WeWork sauvé par Softbank, au prix de son p.-d.g.

Le sauvetage de WeWork illustre la déchéance d’une entreprise qui a vu trop vite les choses en grand.
Photo: Scott Olson Getty Images / AFP Le sauvetage de WeWork illustre la déchéance d’une entreprise qui a vu trop vite les choses en grand.

La chute est violente pour WeWork : célébré il y a encore peu comme une des étoiles de l’économie du partage, le géant des espaces de travail partagés a dû se résoudre mardi à accepter l’offre de sauvetage de son actionnaire, au prix du départ définitif de son emblématique p.-d.g..

Le conseil d’administration de The We company, maison mère de WeWork, a accepté à contrecoeur une offre du groupe japonais SoftBank, prévoyant 5 milliards de dollars d’investissements supplémentaires en échange du contrôle de la société, a indiqué à l’AFP une source proche du dossier. SoftBank, qui détient actuellement 29 % du capital, en prendra le contrôle avec une participation d’environ 80 %, a précisé cette source.

Le plan de sauvetage de SoftBank, propriété du milliardaire nippon Masayoshi Son, implique le départ définitif de l’ancien p.-d.g. Adam Neumann, dont les frasques ont fini par lasser les milieux d’affaires et étaient devenues un repoussoir pour de potentiels investisseurs.
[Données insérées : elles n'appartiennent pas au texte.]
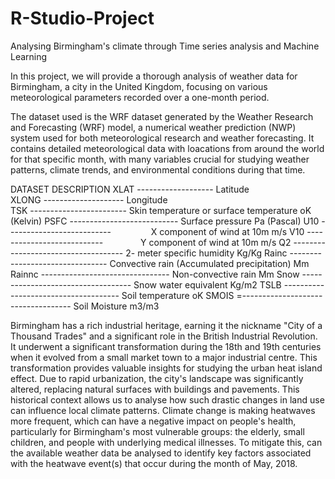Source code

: # R-Studio-Project
Analysing Birmingham's climate through Time series analysis and Machine Learning 

In this project, we will provide a thorough analysis of weather data for Birmingham, a city in the United Kingdom, focusing on various meteorological parameters recorded over a one-month period. 


The dataset used is the  WRF dataset  generated by the Weather Research and Forecasting (WRF) model, a numerical weather prediction (NWP) system used for both meteorological research and weather forecasting. It contains detailed meteorological data with loacations from around the world for that specific month, with many variables crucial for studying weather patterns, climate trends, and environmental conditions during that time.

DATASET DESCRIPTION
XLAT ------------------- Latitude	
XLONG -------------------- Longitude	
TSK ------------------------	Skin temperature or surface temperature	oK (Kelvin)
PSFC ---------------------------	Surface pressure	Pa (Pascal)
U10 --------------------------         	X component of wind at 10m	m/s
V10 ---------------------------        	Y component of wind at 10m	m/s
Q2 ------------------------------------	2- meter specific humidity Kg/Kg
Rainc --------------------------------	Convective rain (Accumulated precipitation)	Mm
Rainnc --------------------------------	Non-convective rain Mm
Snow -----------------------------------	Snow water equivalent Kg/m2
TSLB ------------------------------------- Soil temperature	oK
SMOIS =----------------------------------- 	Soil Moisture	m3/m3



Birmingham has a rich industrial heritage, earning it the nickname "City of a Thousand Trades" and a significant role in the British Industrial Revolution. It underwent a significant transformation during the 18th and 19th centuries when it evolved from a small market town to a major industrial centre. This transformation provides valuable insights for studying the urban heat island effect. Due to rapid urbanization, the city's landscape was significantly altered, replacing natural surfaces with buildings and pavements. This historical context allows us to analyse how such drastic changes in land use can influence local climate patterns. 
 Climate change is making heatwaves more frequent, which can have a negative impact on people's health, particularly for Birmingham's most vulnerable groups: the elderly, small children, and people with underlying medical illnesses. To mitigate this, can the available weather data be analysed to identify key factors associated with the heatwave event(s) that occur during the month of May, 2018. 
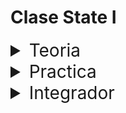 # Clase State I

<details>
<summary style="font-size:28px">Teoria</summary>

---

Lee la siguiente documentacion:

- [Porque estados y no variables](https://react.dev/learn/state-a-components-memory)

- [Pasos involucrados en el render (ciclo de vida)](https://react.dev/learn/render-and-commit)

- [Snapshot en estados](https://react.dev/learn/state-as-a-snapshot)

- [Multiples actualizaciones de estado](https://react.dev/learn/queueing-a-series-of-state-updates)

- [uso general y ejemplos](https://react.dev/reference/react/useState)

Comienza a leer el archivo `App.jsx`, intenta entender el flujo de renderizado, el funcionamiento, y como se relacionan los componentes entre si.

- Aprende la sintaxis del useState

- Entiende el ciclo de actualizacion de un componente

  - Cada vez que se actualiza el estado de un componente, se vuelve a renderizar tanto el componente que declara el useState, como sus hijos.

- Observa como no podemos decidir cuando se actualiza el estado y se vuelve a renderizar un componente, esto lo decide React.

- Analiza como podemos usar callbacks para actualizar el estado de un componente padre desde un componente hijo.

---

Si quieres, puedes ver el ejercicio con el que trabajaremos durante la clase [aqui](/src/clases/07-state-I/teoria/App.jsx)
</details>
<details>
<summary style="font-size:28px">Practica</summary>

---

### Practica de State con datos simples

1. Crea un componente Calculadora que muestre un texto con un valor inicial en 0

2. Agrega al componente Calculadora 4 botones con la siguiente funcionalidad:

    - Al presionar el botón `+` el valor del texto aumenta en 1

    - Al presionar el botón `-` el valor del texto disminuye en 1

    - Al presionar el botón `reset”`el valor del texto se pone en 0

    - Al presionar el boton `=` se muestra por consola el valor actual del texto

3. Modifique el componente Calculadora con lo siguiente:

    - Recibira una prop amount que sera el valor por el que se incrementara o decrementar cada vez que se apreta en `+` o `-`

    - Recibira una prop `onEqual` que sera una funcion que se ejecutara cuando se aprete en `=`

4. Agregue en App lo siguiente:

    - 3 componentes `Calculadora`, la primera incrementara de a 1, la segunda de a 5, y la tercera de a 13

    - Un estado `sum` de tipo number

    - Cuando se aprete en `=` en cualquiera de las calculadoras:

      - se debe incrementar `sum` con el total de la calculadora

      - mostrar el valor de `sum` en la App

---

Puedes ver la resolucion [aqui](/src/clases/07-state-I/practica/App.jsx)
</details>
<details>
<summary style="font-size:28px">Integrador</summary>
WIP: come later
</details>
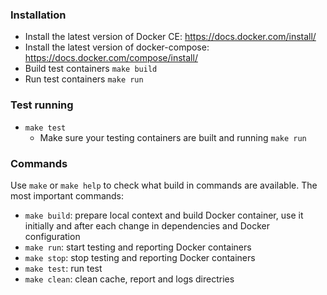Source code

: ### Installation

* Install the latest version of Docker CE: https://docs.docker.com/install/
* Install the latest version of docker-compose: https://docs.docker.com/compose/install/
* Build test containers `make build`
* Run test containers `make run`

### Test running
* `make test`
  * Make sure your testing containers are built and running `make run`

### Commands

Use `make` or `make help` to check what build in commands are available.
The most important commands:

- `make build`: prepare local context and build Docker container, use it initially and after each change in dependencies and Docker configuration
- `make run`: start testing and reporting Docker containers
- `make stop`: stop testing and reporting Docker containers
- `make test`: run test
- `make clean`: clean cache, report and logs directries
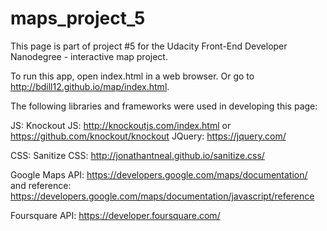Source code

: # maps_project_5
This page is part of project #5 for the Udacity Front-End Developer Nanodegree - interactive map project.

To run this app, open index.html in a web browser. Or go to http://bdill12.github.io/map/index.html.

The following libraries and frameworks were used in developing this page:

JS: 
Knockout JS: http://knockoutjs.com/index.html or https://github.com/knockout/knockout
JQuery: https://jquery.com/

CSS:
Sanitize CSS: http://jonathantneal.github.io/sanitize.css/


Google Maps API: 
	https://developers.google.com/maps/documentation/ 
and reference: 
	https://developers.google.com/maps/documentation/javascript/reference

Foursquare API:
	https://developer.foursquare.com/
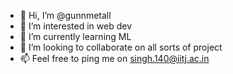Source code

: - 👋 Hi, I’m @gunnmetall
- 👀 I’m interested in web dev
- 🌱 I’m currently learning ML
- 💞️ I’m looking to collaborate on all sorts of project
- 📫 Feel free to ping me on singh.140@iitj.ac.in

<!---
gunnmetall/gunnmetall is a ✨ special ✨ repository because its `README.md` (this file) appears on your GitHub profile.
You can click the Preview link to take a look at your changes.
--->
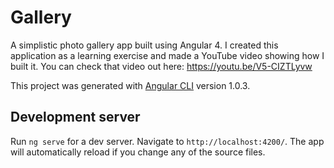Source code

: # Gallery

A simplistic photo gallery app built using Angular 4.
I created this application as a learning exercise and made a YouTube video showing how I built it. 
You can check that video out here: https://youtu.be/V5-CIZTLyvw

This project was generated with [Angular CLI](https://github.com/angular/angular-cli) version 1.0.3.

## Development server

Run `ng serve` for a dev server. Navigate to `http://localhost:4200/`. The app will automatically reload if you change any of the source files.
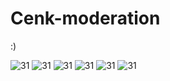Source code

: # Cenk-moderation
:)

<center> 
</center>
<img src="https://cdn.discordapp.com/attachments/782073495780589577/935857781083349002/unknown.png" alt="31" />
<img src="https://media.discordapp.net/attachments/782073495780589577/935859970954653756/unknown.png?width=805&height=222" alt="31" />
<img src="https://media.discordapp.net/attachments/782073495780589577/935857901682163712/unknown.png" alt="31" />
<img src="https://cdn.discordapp.com/attachments/782073495780589577/935858090820116560/unknown.png" alt="31" />
<img src="https://cdn.discordapp.com/attachments/782073495780589577/935858640773070878/unknown.png" alt="31" />
<img src="https://cdn.discordapp.com/attachments/782073495780589577/935858640773070878/unknown.png" alt="31" />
L’extravagant patron ne conservera plus qu’une petite participation au capital et abandonnera sa casquette de président du conseil d’administration, a-t-on précisé. Pour autant, il ne part pas les mains vides : une partie des 5 milliards, soit 1,7 milliard, lui sera reversée.

Cette prise de contrôle par le groupe japonais est destinée à enrayer la chute spectaculaire de WeWork, dont la valorisation a fondu de près de 39 milliards de dollars en l’espace de quelques semaines. Sans cet apport financier, WeWork, relégué dans la catégorie des investissements spéculatifs par les agences de notation, se serait retrouvé à court de liquidités d’ici la fin novembre, estiment les analystes financiers.

500 milliards
C’est le montant supplémentaire qu’investira Softbank dans WeWork en échange de son contrôle.

WeWork, qui n’a pas souhaité faire de commentaires, devrait officialiser ces changements à l’issue d’un conseil d’administration mardi au cours duquel l’entreprise devait décider entre deux offres de sauvetage, dont l’une émanant de la banque JPMorgan Chase.

Le sauvetage de WeWork illustre la déchéance d’une entreprise qui a vu trop vite les choses en grand, confortée par des investisseurs prêts à passer beaucoup de choses aux « stars » de la nouvelle économie. Mais, comme avec Uber et Lyft, les interrogations se sont multipliées ces derniers mois sur la capacité de WeWork à être rentable et à faire face au ralentissement économique mondial, l’immobilier étant souvent l’un des premiers secteurs touchés.

WeWork, dont les bureaux ultramodernes sont souvent situés au coeur des mégalopoles comme Londres ou encore New York, a ainsi été contraint de renoncer en septembre à ce qui devait être l’une des introductions en Bourse les plus attendues de l’année. L’entrée à Wall Street aurait pu lui permettre de lever au moins 3 milliards et de bénéficier en plus d’une ligne de crédit de 6 milliards auprès de grandes banques.

En y renonçant, la société doit également sabrer les dépenses, notamment celles, luxueuses, de M. Neumann. Réputé pour dépenser beaucoup d’argent afin d’alimenter sa rapide expansion, le groupe a encore accusé en 2018 une perte de 2 milliards pour un chiffre d’affaires de 1,82 milliard.

WeWork devrait en outre lancer une grande restructuration comprenant la vente d’actifs non stratégiques et des suppressions d’emplois, selon des sources proches du dossier. Au fil des ans, et des intérêts de son ancien patron, le groupe avait notamment investi dans l’activité de colocation avec WeLive, dans l’éducation avec WeGrow, et dans le réseau social Meetup.

Adam Neumann a réinventé le concept de bureaux partagés et a donné à WeWork une image d’entreprise à la fine pointe et hipster qui lui a valu un succès fulgurant en seulement quelques années. Mais son style de gestion, ses méthodes comptables controversées et d’apparents conflits d’intérêts ont entamé l’enthousiasme des investisseurs.

WeWork gère aujourd’hui plus de 500 sites répartis dans une trentaine de pays, et emploie 12 500 salariés.